Since 2001, DeeAnn Simpson has organized the Eastern Star Bike Ride to increase awareness of multiple sclerosis and to raise funds to research the disease at the Oklahoma Medical Research Foundation. And at this year’s edition of the ride, which takes place on Saturday, Simpson hopes that participants will once again partake of the homemade baked goods—including her mother’s cinnamon rolls—awaiting bikers at rest stops.
“It’s not a race,” Simpson said. “It’s just a fun time for families to ride their bikes and help us raise money to fight MS.”
Multiple sclerosis has touched Simpson’s family, afflicting her former husband and casting a shadow over the lives of her sons.
“My sons and I stood by helplessly as their father battled MS,” she said. “It was heartbreaking to watch his rapid deterioration, and I want to do everything I can to make sure that the disease never strikes my children.”
This year, Simpson found she wasn’t the only one with a connection to MS. When her group approached the Naples Trading Post near Tabler, Okla., about serving as a rest stop, she learned the owner suffered from MS.
“Everywhere I go, someone knows somebody or has a family member with MS,” she said. In fact, about 400,000 Americans suffer from the disease, which attacks the body’s central nervous system and can lead to impaired vision, cognitive function and a wide range of other problems.
Led by Judith James, M.D., Ph.D., scientists at OMRF are currently investigating the role that a common cold virus may play in bringing about MS. If they are able to establish that this virus (known as Epstein-Barr virus) triggers the disease in some people, it could lead to more effective treatments—and perhaps even a vaccine—for the disease.
The bike ride features four routes of 8, 25, 53 and 68 miles with rest stops set up along the way for riders to refuel and relax, Simpson said.
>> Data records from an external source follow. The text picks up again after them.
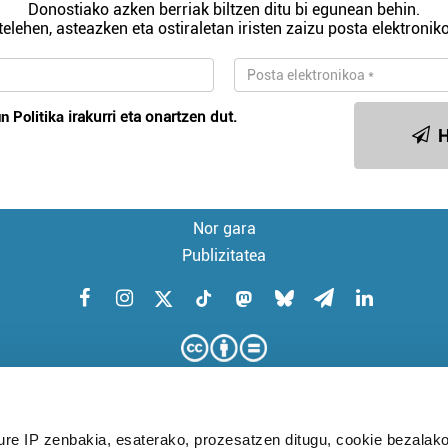
Donostiako azken berriak biltzen ditu bi egunean behin.
telehen, asteazken eta ostiraletan iristen zaizu posta elektroniko
n Politika
irakurri eta onartzen dut.
H
Nor gara
Publizitatea
ure IP zenbakia, esaterako, prozesatzen ditugu, cookie bezalako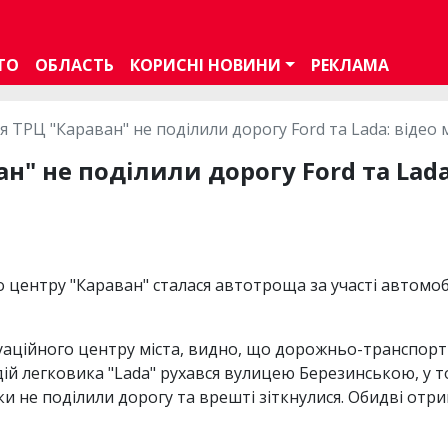
ТО
ОБЛАСТЬ
КОРИСНІ НОВИНИ
РЕКЛАМА
ля ТРЦ "Караван" не поділили дорогу Ford та Lada: відео
ан" не поділили дорогу Ford та Lad
о центру "Караван" сталася автотроща за участі автомобі
туаційного центру міста, видно, що дорожньо-транспорт
ій легковика "Lada" рухався вулицею Березинською, у т
и не поділили дорогу та врешті зіткнулися. Обидві отр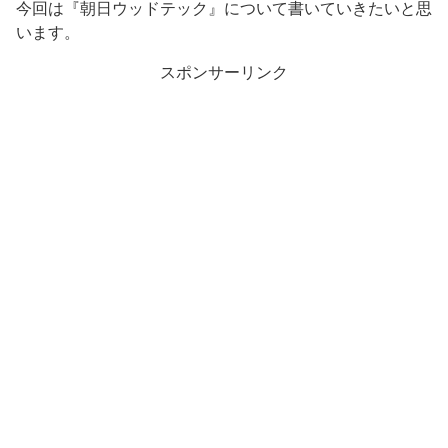
今回は『朝日ウッドテック』について書いていきたいと思
います。
スポンサーリンク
Proceeds will benefit MS research at OMRF. Since its inception, the ride has raised $18,000 to support MS research at OMRF.
Located in Oklahoma City, OMRF is an independent, nonprofit biomedical research institute dedicated to understanding and developing more effective treatments for human disease. In addition to MS, its scientists also focus on such critical research areas as Alzheimer’s disease, cancer, lupus and cardiovascular disease.